What’s In Season Now: Stale Bread
Don’t Use That Bread Sophie, I’m Letting it Go Bad
There are times to finish your bread, times to encourage your daughter make something else for lunch. This time of year, let your bread go stale. You want it that way. You also want summer onions. I made this week, two-thirds of the triumvirate of my repertoire. On Tuesday night, my daughter and I were at Trader Joe’s for soy milk. She urged we also buy avocados. Since guacamole is part of that repertoire, and we have tomatoes and serrano chiles in the Bungalow, I said let’s get. However, we have to wait until tomorrow I said. We need the CSA box Mommy is bringing back for the summer onions. See, we have a few storage onions left, but there was no way I would use those sulfur bombs raw. Wait, I advised, the good onions were a-comin’. Little did I know how good those onions would be until my wife came home earlier than typical her delivery night.
Fresh Farms in Niles bakes some outstanding breads, across a variety of European styles. Given that the backbone of the store, when you peel away all the Russian smoked fish, the Indian lentils, the Romanian mittei, the Serbian cake, is Greek, you know you will enjoy especially, those styles, which usually include a natural starter based “country”, a Halsted standard seeded, and the flatbread called lagana. We had picked up a crusty, sesame bread on Friday for our 4th fireworks picnic. After keeping it from Sophie, it dried up properly for salad. This is the season to let your bread go stale. Make salad. Call it panzanella to sound continental. What drew me to bread salad, the buckets of water left in the bowl when using good local tomatoes and cucumbers. If nothing else, the stale bread keeps your salad from being soggy. It is a solution better than the problem it solved.

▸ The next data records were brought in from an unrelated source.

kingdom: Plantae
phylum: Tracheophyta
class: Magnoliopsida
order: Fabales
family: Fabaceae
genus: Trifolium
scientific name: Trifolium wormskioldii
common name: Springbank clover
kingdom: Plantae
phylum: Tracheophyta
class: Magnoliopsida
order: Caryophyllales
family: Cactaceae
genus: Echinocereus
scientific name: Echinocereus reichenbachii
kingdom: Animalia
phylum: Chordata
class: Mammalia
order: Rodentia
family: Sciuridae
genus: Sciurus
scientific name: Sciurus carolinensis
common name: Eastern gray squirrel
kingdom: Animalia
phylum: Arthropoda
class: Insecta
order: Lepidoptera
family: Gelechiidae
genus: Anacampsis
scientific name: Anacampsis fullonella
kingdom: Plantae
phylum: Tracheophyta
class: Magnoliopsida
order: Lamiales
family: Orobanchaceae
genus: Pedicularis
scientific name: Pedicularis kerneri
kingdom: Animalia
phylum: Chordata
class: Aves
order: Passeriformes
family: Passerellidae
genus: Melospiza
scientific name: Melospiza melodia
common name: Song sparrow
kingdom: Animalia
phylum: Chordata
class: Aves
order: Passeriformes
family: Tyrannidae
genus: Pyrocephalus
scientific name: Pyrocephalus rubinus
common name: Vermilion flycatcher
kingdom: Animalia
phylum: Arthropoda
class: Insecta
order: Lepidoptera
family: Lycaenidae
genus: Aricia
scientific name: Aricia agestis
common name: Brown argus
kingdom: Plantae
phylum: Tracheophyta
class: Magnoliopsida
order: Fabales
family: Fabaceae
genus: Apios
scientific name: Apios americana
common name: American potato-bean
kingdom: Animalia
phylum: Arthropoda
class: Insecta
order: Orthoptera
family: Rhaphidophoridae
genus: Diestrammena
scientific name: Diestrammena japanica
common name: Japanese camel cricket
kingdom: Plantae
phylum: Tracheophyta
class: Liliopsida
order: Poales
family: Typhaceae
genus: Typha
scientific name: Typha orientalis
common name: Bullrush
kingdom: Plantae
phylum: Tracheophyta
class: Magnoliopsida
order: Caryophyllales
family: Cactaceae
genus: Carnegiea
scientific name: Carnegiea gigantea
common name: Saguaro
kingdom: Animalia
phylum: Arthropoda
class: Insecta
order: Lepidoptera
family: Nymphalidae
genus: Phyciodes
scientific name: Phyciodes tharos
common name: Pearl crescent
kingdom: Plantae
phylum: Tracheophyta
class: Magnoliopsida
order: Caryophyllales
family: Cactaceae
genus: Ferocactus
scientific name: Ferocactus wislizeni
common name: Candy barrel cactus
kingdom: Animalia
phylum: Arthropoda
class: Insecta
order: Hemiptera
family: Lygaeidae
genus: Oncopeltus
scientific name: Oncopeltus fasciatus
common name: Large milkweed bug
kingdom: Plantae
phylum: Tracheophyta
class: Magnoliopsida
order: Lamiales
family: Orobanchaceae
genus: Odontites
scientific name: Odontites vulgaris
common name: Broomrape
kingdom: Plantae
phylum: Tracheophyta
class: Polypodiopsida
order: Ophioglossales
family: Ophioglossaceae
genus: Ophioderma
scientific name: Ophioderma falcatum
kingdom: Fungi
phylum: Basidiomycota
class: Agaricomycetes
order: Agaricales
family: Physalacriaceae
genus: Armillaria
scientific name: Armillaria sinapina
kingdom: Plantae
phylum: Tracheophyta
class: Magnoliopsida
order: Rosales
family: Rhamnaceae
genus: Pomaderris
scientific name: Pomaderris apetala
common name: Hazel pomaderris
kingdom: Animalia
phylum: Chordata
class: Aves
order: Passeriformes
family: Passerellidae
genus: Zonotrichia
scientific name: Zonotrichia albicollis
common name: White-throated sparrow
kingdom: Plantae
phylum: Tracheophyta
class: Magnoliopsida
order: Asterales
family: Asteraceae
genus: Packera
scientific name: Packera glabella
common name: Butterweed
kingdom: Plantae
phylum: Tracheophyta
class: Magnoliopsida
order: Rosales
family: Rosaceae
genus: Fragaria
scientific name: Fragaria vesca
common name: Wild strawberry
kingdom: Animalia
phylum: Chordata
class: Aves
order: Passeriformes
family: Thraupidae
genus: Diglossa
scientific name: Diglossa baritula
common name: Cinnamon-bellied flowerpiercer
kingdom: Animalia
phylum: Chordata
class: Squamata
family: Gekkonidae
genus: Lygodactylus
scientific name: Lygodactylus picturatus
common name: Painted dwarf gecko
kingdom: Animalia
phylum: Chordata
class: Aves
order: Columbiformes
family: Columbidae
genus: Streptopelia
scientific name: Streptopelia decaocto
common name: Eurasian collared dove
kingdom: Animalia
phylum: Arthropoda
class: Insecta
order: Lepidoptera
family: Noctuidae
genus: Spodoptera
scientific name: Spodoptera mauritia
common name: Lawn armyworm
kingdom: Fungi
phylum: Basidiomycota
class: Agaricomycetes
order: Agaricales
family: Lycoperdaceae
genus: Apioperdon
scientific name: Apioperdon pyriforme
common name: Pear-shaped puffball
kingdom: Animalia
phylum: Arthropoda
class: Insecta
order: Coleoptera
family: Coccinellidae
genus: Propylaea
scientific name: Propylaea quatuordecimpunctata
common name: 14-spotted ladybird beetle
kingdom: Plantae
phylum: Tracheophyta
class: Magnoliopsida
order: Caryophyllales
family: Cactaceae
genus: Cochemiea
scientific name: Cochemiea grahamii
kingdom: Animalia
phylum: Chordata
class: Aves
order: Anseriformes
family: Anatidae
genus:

It also wows your mouth many ways. It’s not a recipe kind of dish, God knows you don’t need to measure a thing, but I’ll let you in on all my tricks. First, include garlic. This adds your bass notes; something you might not notice but without you would know something was missing. Add the garlic to a big bowl. Then put in your stale bread, cubed. The idea is to put layers of flavor into your binding. Add chunks of cucumbers and tomatoes, a strong hand of salt and aggressive turns of the peppermill. Mix well. Again, the idea is to use the bread to absorb the juices. What comes next, you should heed, as it makes the difference between a good salad and a great salad: hot peppers and herbs. A little herb, fresh parsley or basil or dried oregano or mint, is not that unusual in a summer salad with tomatoes. The peppers, I am telling you that a little, or if you have my palate, a lot, make a salad. Don’t believe me. Go for Thai food. Then there’s the onions.
For a good portion of my eating life, onions, raw onions that is, were my kryptonite. The one thing I could not eat. In recent years, I have grown a tolerance for some raw onions, like in tacos. I can stand mild summer onions the best, and they play a vital role in most summer salads, both in eye appeal and well rounded taste. Still, I have never loved a raw onion until this week. I believe Chris from Tomato Mountain bought the seeds for these onions from Madame Zeroni. It’s not that these onions are sweet or mild, but that they are full and complex, more in line with a ramp or good green garlic. I wish you could have some too, but you need to be a CSA subscriber.
Let’s finish this post by finishing the salad. I told you the other day that I never measure out oil and vinegar for salad dressing. Instead, I dash them right into the bowl. This matters in bread salad. The initial drops of vinegar flavor the bread in its own way while the oil lubricates the ingredients. Use your own judgment for what seems right; start light if you are not sure your hand. You also need something pickled for the full effect, see what’s in your pantry maybe last year’s scapes. You can do no worse than store bought pepperoncinis. Finish with cheese for a meal. Fresh mozzarella, feta cheese or asiago all work, producing different final profiles. This is the time of year where you want your bread to go bad.